The implementation focus was the mechanism behind the result: functions, model blocks, training logic, preprocessing, evaluation, and the small technical details that make the notebook work rather than only look correct.

Concepts

Core concepts

Audio preprocessingSpectrogramsConv1DGRU sequence modelingTime-distributed prediction

These tags show the technical ideas this milestone added to my toolkit.

Learning result

What changed after it

This project expanded sequence learning beyond text into audio signals and time-localized detection.

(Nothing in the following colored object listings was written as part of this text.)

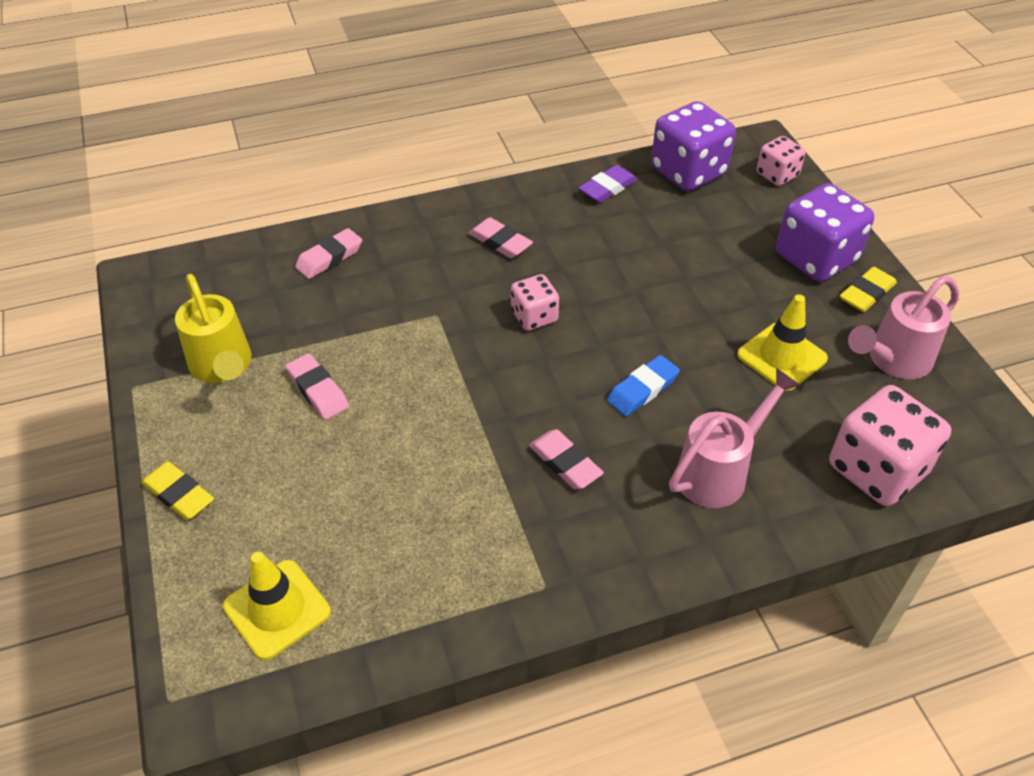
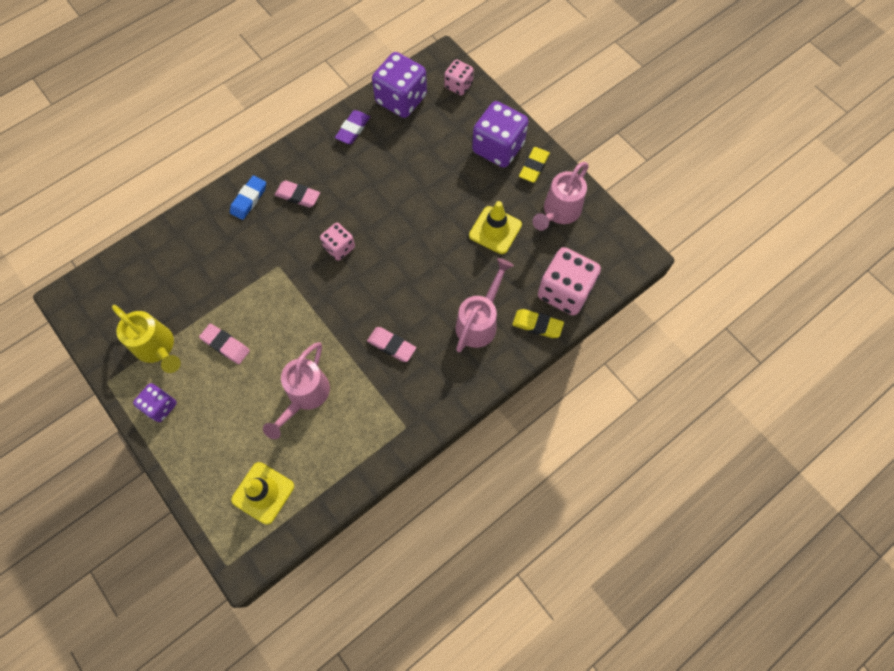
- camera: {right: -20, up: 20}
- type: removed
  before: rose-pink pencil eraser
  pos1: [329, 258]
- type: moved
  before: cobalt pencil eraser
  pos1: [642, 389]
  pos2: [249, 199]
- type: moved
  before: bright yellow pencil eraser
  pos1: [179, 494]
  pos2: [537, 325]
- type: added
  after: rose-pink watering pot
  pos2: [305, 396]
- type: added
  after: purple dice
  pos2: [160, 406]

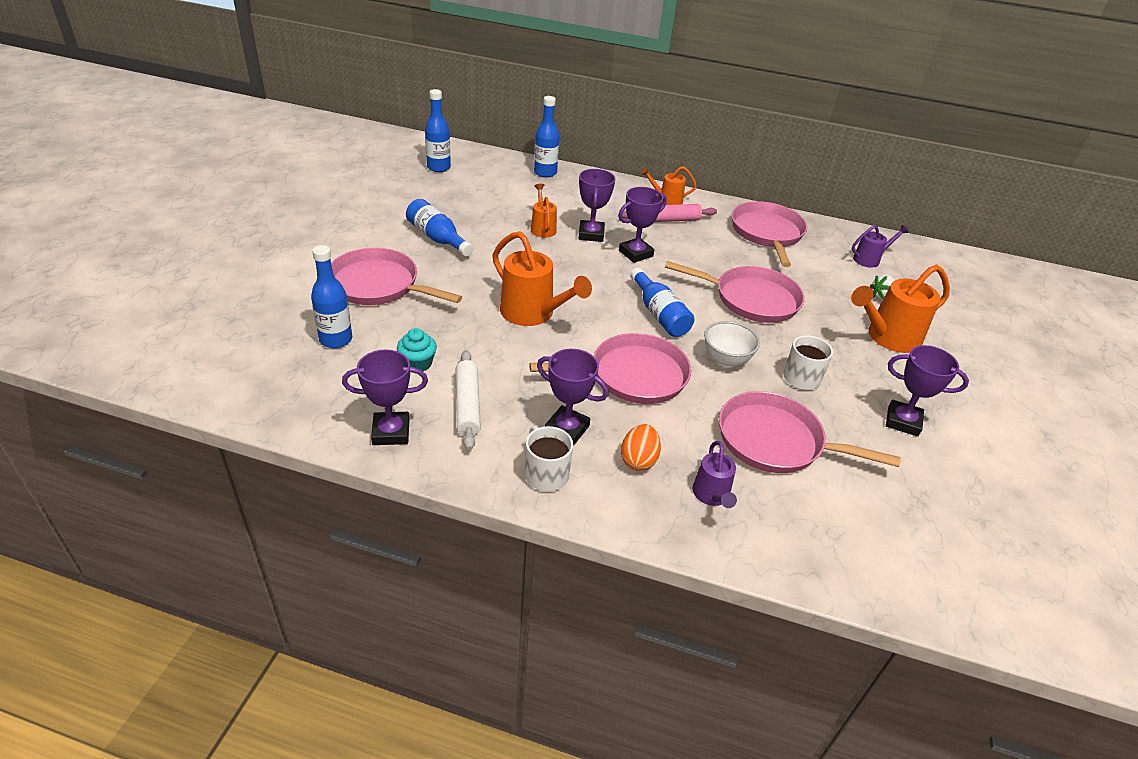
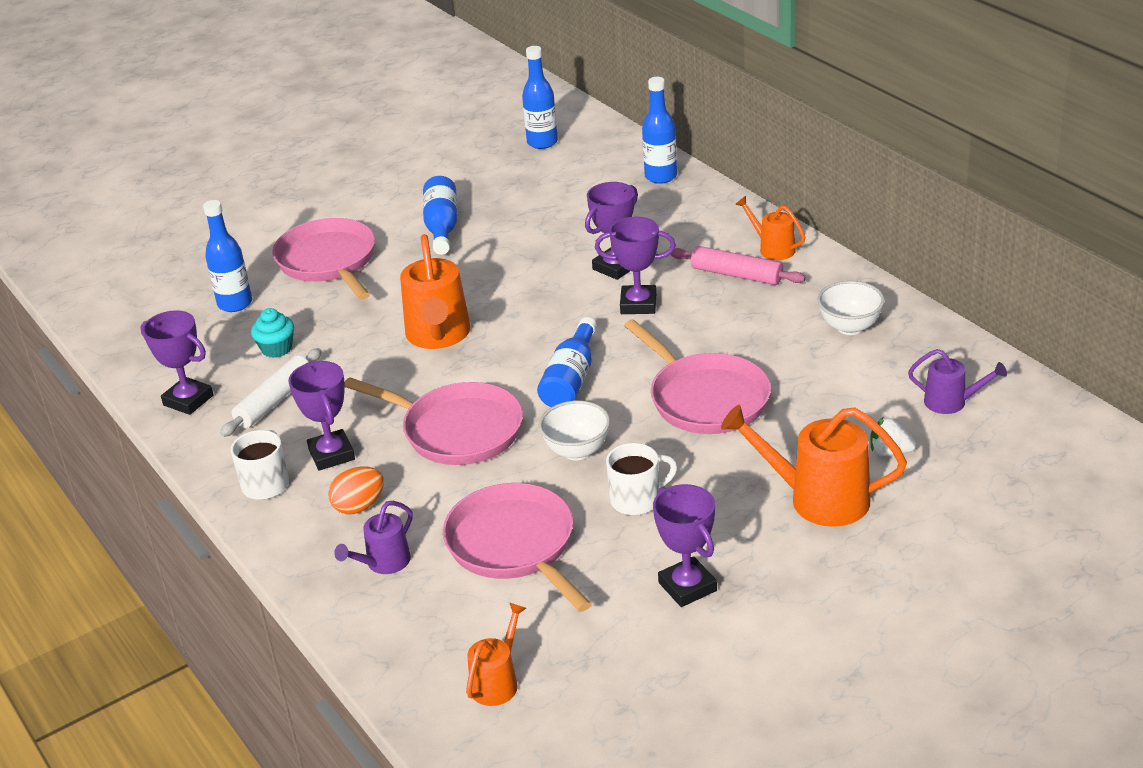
- camera: {right: 45, up: -5}
- type: moved
  before: orange-coloured watering pot
  pos1: [542, 228]
  pos2: [497, 681]
- type: replaced
  before: rose-pink frying pan
  after: pure white bowl
  pos1: [767, 233]
  pos2: [850, 327]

Important outputs and evidence

  • Raw audio length: 441,000 time steps
  • Spectrogram model input: 5,511×101
  • Model parameters: 523,329
  • Output time steps: 1,375

How I would explain it in an interview

I would describe this milestone by starting from the data representation, then explain the model or algorithm, then show what was measured. The important part is not only the final number; it is the ability to reason about why the method works, what assumptions it makes, and what limitations should be improved next.